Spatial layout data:
* * * * * * * * *

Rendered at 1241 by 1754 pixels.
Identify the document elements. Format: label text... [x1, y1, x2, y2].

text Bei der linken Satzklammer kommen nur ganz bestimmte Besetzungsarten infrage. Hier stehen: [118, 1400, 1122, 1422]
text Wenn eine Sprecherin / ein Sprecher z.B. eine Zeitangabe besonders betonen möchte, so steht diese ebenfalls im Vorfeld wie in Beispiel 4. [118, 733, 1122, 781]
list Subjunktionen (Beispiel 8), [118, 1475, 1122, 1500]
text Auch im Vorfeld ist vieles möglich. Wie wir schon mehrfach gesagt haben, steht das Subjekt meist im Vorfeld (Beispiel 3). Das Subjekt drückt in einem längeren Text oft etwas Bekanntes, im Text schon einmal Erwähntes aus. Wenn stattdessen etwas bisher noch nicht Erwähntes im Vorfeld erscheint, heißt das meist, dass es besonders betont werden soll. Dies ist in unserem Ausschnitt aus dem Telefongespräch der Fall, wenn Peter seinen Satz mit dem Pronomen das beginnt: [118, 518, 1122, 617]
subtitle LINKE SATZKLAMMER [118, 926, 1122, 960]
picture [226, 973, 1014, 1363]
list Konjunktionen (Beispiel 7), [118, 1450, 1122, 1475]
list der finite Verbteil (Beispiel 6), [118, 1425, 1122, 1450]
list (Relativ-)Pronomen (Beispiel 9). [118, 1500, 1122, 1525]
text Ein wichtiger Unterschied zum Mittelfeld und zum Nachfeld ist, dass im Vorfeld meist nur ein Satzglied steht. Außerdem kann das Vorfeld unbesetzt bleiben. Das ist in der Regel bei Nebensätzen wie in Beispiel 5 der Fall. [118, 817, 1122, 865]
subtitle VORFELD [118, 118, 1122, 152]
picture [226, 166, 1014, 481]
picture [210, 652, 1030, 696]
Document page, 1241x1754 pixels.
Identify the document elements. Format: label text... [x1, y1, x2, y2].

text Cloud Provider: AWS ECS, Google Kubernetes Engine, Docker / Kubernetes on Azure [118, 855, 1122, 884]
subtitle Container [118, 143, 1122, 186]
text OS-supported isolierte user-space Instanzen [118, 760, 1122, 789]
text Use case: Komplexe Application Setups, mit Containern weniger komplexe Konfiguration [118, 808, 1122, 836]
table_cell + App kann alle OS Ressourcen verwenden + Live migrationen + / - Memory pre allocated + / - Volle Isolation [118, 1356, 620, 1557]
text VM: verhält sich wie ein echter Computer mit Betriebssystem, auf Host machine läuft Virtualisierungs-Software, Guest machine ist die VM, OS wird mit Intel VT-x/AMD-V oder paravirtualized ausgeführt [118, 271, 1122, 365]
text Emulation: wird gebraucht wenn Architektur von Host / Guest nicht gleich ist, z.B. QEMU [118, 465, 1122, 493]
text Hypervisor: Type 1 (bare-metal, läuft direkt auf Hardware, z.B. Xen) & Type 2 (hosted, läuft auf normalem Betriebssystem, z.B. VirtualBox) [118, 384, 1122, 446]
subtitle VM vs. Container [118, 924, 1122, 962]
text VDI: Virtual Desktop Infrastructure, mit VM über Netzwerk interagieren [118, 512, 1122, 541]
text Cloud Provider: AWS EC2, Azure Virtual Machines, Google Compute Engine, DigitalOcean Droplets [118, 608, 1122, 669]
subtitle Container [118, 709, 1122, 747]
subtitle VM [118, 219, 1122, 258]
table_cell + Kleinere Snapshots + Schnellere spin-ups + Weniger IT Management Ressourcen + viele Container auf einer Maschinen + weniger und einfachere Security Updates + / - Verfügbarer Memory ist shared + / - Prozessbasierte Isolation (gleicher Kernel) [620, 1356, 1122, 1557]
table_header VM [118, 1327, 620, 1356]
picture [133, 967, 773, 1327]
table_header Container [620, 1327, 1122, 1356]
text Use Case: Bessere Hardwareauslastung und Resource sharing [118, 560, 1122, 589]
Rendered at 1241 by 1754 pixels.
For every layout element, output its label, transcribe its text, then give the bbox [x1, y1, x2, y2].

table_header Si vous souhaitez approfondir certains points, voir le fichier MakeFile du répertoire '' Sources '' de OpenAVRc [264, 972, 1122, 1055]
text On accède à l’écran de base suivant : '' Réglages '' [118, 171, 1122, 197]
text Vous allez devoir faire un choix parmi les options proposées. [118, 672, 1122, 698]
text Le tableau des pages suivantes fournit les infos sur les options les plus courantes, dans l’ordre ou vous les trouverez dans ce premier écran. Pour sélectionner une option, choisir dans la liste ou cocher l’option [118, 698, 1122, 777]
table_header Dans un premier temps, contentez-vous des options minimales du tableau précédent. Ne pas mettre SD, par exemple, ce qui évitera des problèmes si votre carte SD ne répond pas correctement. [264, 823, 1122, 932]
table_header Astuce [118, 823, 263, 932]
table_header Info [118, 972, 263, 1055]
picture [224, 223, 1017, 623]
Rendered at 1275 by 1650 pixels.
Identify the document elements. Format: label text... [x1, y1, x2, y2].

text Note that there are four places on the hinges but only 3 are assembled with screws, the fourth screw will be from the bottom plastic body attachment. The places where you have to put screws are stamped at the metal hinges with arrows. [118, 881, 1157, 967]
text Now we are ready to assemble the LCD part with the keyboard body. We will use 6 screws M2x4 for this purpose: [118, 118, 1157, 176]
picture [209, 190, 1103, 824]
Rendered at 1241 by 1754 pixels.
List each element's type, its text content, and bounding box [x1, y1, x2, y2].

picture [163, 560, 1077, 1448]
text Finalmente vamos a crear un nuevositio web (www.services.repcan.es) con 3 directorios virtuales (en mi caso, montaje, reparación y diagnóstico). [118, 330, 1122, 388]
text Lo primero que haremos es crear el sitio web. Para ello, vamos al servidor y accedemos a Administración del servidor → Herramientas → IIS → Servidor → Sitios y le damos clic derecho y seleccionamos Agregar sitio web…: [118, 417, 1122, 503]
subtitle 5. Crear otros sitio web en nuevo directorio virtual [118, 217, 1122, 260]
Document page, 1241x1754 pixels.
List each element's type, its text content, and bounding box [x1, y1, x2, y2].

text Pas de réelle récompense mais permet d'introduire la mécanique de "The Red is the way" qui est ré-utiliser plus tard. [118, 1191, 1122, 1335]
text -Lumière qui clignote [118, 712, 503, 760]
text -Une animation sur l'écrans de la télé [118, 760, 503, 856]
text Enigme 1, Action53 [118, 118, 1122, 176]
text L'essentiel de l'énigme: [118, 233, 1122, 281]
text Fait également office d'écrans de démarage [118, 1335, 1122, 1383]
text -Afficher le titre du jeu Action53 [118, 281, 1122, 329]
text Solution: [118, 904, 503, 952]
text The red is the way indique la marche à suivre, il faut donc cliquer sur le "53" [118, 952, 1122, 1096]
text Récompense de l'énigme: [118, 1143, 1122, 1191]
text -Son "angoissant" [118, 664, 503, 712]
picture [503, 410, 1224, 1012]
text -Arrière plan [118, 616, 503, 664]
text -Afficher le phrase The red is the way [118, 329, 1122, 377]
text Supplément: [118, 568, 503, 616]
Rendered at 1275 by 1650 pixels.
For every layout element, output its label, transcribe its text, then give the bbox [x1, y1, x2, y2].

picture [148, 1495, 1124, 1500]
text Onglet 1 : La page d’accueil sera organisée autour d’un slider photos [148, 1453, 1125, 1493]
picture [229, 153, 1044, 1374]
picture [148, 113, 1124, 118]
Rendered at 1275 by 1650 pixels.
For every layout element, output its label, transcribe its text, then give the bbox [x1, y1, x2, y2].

* * * * * * * * *

Give the lines of the entries above, from the first line through the line containing "text Wenn eine", as a Markdown table with the columns Row and Entry line. Number each row and leave out blank lines.

TASK RESPONSE:
| Row | Entry line |
|---|---|
| 1 | Rendered at 1241 by 1754 pixels. |
| 2 | Identify the document elements. Format: label text... [x1, y1, x2, y2]. |
| 3 | text Bei der linken Satzklammer kommen nur ganz bestimmte Besetzungsarten infrage. Hier stehen: [118, 1400, 1122, 1422] |
| 4 | text Wenn eine Sprecherin / ein Sprecher z.B. eine Zeitangabe besonders betonen möchte, so steht diese ebenfalls im Vorfeld wie in Beispiel 4. [118, 733, 1122, 781] |